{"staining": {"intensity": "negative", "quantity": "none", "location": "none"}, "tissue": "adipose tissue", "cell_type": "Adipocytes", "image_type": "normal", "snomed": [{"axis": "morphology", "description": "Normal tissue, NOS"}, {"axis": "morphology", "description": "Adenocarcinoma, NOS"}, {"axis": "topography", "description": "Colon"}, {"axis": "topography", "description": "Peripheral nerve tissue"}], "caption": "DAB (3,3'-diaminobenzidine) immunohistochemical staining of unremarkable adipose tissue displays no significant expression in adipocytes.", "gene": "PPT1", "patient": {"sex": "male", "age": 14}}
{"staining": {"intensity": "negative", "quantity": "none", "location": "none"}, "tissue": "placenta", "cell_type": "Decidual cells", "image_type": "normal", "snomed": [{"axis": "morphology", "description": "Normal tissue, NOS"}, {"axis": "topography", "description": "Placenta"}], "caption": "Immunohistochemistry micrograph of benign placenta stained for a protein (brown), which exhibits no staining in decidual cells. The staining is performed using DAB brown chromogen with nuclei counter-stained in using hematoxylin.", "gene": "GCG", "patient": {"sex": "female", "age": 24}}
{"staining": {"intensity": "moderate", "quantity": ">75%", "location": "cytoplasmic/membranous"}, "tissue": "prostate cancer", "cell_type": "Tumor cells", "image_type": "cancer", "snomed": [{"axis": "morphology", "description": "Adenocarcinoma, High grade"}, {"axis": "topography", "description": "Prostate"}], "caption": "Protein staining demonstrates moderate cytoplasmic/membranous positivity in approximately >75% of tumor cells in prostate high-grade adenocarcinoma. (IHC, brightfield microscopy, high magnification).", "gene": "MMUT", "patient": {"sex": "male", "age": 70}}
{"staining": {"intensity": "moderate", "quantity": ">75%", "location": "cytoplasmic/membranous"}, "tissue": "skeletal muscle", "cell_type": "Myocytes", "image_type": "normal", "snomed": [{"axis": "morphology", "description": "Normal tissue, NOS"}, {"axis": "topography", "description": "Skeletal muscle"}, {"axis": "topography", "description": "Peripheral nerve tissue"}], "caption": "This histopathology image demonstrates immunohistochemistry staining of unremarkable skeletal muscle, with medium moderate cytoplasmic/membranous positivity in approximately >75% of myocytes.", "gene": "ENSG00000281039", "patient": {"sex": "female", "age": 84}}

Exercise instructions: Retype all of the material. Each line must match exactly.

Solution for this task:
{"staining": {"intensity": "negative", "quantity": "none", "location": "none"}, "tissue": "adipose tissue", "cell_type": "Adipocytes", "image_type": "normal", "snomed": [{"axis": "morphology", "description": "Normal tissue, NOS"}, {"axis": "morphology", "description": "Adenocarcinoma, NOS"}, {"axis": "topography", "description": "Colon"}, {"axis": "topography", "description": "Peripheral nerve tissue"}], "caption": "DAB (3,3'-diaminobenzidine) immunohistochemical staining of unremarkable adipose tissue displays no significant expression in adipocytes.", "gene": "PPT1", "patient": {"sex": "male", "age": 14}}
{"staining": {"intensity": "negative", "quantity": "none", "location": "none"}, "tissue": "placenta", "cell_type": "Decidual cells", "image_type": "normal", "snomed": [{"axis": "morphology", "description": "Normal tissue, NOS"}, {"axis": "topography", "description": "Placenta"}], "caption": "Immunohistochemistry micrograph of benign placenta stained for a protein (brown), which exhibits no staining in decidual cells. The staining is performed using DAB brown chromogen with nuclei counter-stained in using hematoxylin.", "gene": "GCG", "patient": {"sex": "female", "age": 24}}
{"staining": {"intensity": "moderate", "quantity": ">75%", "location": "cytoplasmic/membranous"}, "tissue": "prostate cancer", "cell_type": "Tumor cells", "image_type": "cancer", "snomed": [{"axis": "morphology", "description": "Adenocarcinoma, High grade"}, {"axis": "topography", "description": "Prostate"}], "caption": "Protein staining demonstrates moderate cytoplasmic/membranous positivity in approximately >75% of tumor cells in prostate high-grade adenocarcinoma. (IHC, brightfield microscopy, high magnification).", "gene": "MMUT", "patient": {"sex": "male", "age": 70}}
{"staining": {"intensity": "moderate", "quantity": ">75%", "location": "cytoplasmic/membranous"}, "tissue": "skeletal muscle", "cell_type": "Myocytes", "image_type": "normal", "snomed": [{"axis": "morphology", "description": "Normal tissue, NOS"}, {"axis": "topography", "description": "Skeletal muscle"}, {"axis": "topography", "description": "Peripheral nerve tissue"}], "caption": "This histopathology image demonstrates immunohistochemistry staining of unremarkable skeletal muscle, with medium moderate cytoplasmic/membranous positivity in approximately >75% of myocytes.", "gene": "ENSG00000281039", "patient": {"sex": "female", "age": 84}}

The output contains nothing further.